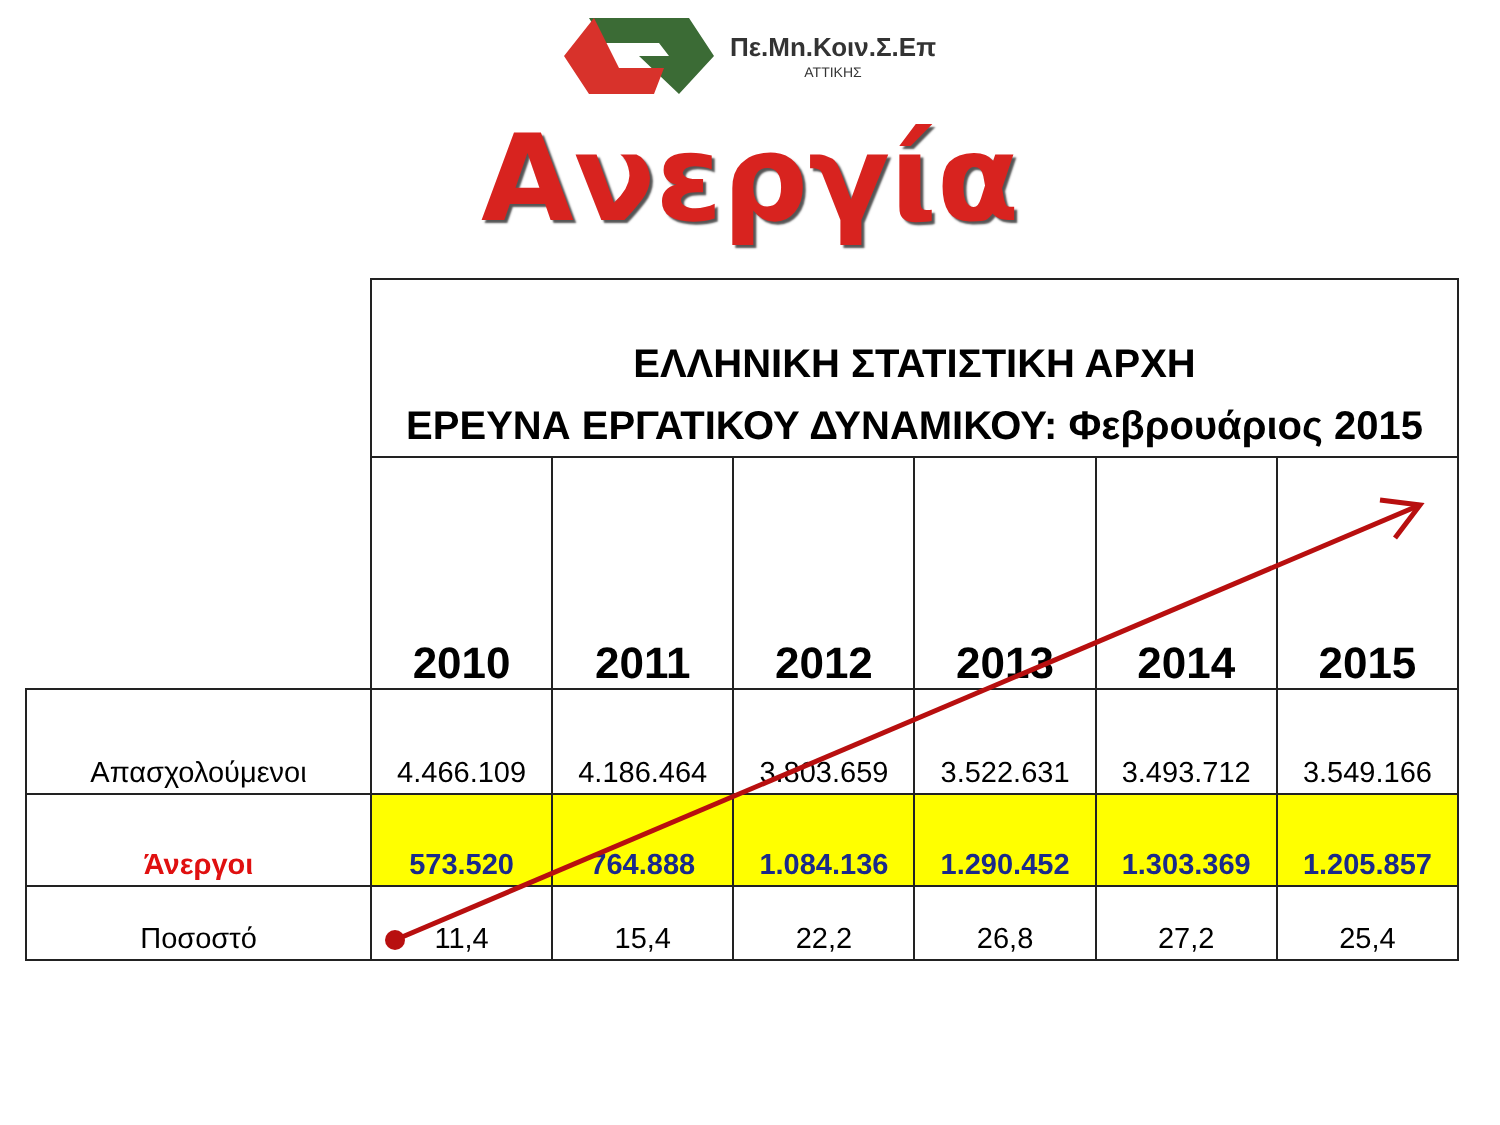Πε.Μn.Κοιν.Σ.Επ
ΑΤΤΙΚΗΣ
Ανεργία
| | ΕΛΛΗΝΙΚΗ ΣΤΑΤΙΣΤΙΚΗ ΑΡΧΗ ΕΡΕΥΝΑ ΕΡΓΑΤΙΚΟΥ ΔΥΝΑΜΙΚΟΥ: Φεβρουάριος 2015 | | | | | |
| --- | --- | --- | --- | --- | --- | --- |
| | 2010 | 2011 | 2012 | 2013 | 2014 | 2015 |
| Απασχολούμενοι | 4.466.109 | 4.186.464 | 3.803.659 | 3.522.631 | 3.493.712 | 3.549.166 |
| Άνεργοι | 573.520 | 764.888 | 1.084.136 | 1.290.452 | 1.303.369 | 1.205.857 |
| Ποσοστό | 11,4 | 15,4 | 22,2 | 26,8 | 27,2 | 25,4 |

==

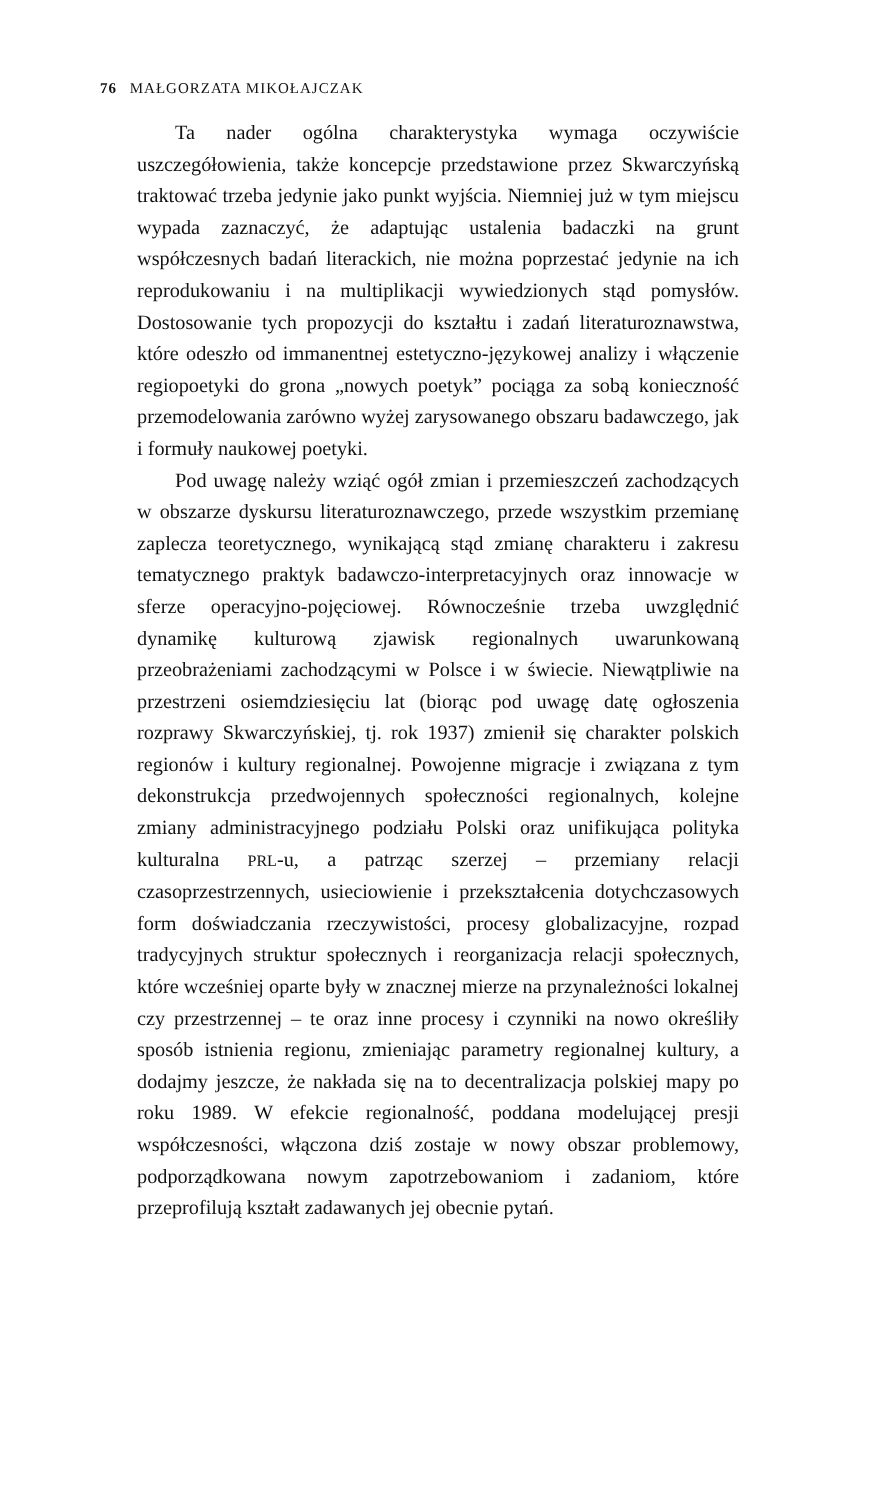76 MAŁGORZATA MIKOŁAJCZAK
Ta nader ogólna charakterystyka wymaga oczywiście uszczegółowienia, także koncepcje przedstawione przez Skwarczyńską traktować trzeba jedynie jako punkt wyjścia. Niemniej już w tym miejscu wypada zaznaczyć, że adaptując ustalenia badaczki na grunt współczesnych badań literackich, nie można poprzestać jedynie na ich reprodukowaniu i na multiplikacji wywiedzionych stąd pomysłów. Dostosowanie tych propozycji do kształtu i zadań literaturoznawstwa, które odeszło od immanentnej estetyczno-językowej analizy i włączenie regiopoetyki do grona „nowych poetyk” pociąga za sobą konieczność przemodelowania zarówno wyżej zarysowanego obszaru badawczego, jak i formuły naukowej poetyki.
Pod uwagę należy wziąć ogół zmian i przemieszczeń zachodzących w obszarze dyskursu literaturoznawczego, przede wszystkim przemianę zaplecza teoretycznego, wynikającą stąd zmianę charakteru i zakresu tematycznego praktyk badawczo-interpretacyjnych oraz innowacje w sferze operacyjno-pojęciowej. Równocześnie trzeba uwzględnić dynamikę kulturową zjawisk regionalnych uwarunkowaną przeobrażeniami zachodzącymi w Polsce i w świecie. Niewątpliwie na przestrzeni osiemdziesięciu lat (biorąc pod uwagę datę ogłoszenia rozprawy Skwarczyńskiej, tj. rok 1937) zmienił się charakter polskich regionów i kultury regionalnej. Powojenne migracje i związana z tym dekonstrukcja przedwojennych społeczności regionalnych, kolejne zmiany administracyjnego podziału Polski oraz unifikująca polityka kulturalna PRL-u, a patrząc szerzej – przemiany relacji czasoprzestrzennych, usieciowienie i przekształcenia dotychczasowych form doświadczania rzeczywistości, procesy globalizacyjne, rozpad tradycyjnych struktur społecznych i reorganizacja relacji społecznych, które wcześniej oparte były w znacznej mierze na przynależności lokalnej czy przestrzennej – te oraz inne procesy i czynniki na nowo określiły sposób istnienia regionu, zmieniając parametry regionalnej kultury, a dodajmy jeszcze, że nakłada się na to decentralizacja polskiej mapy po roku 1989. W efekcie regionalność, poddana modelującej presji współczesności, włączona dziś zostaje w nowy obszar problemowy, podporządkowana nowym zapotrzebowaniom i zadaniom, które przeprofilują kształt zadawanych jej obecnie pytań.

» **What you need to do**: Of the lines above, retype only those from the line containing "2014 | 2015 |" through the line containing "27,2 | 25,4 |", including both, exactly.

» **Answer**:
| | 2010 | 2011 | 2012 | 2013 | 2014 | 2015 |
| Απασχολούμενοι | 4.466.109 | 4.186.464 | 3.803.659 | 3.522.631 | 3.493.712 | 3.549.166 |
| Άνεργοι | 573.520 | 764.888 | 1.084.136 | 1.290.452 | 1.303.369 | 1.205.857 |
| Ποσοστό | 11,4 | 15,4 | 22,2 | 26,8 | 27,2 | 25,4 |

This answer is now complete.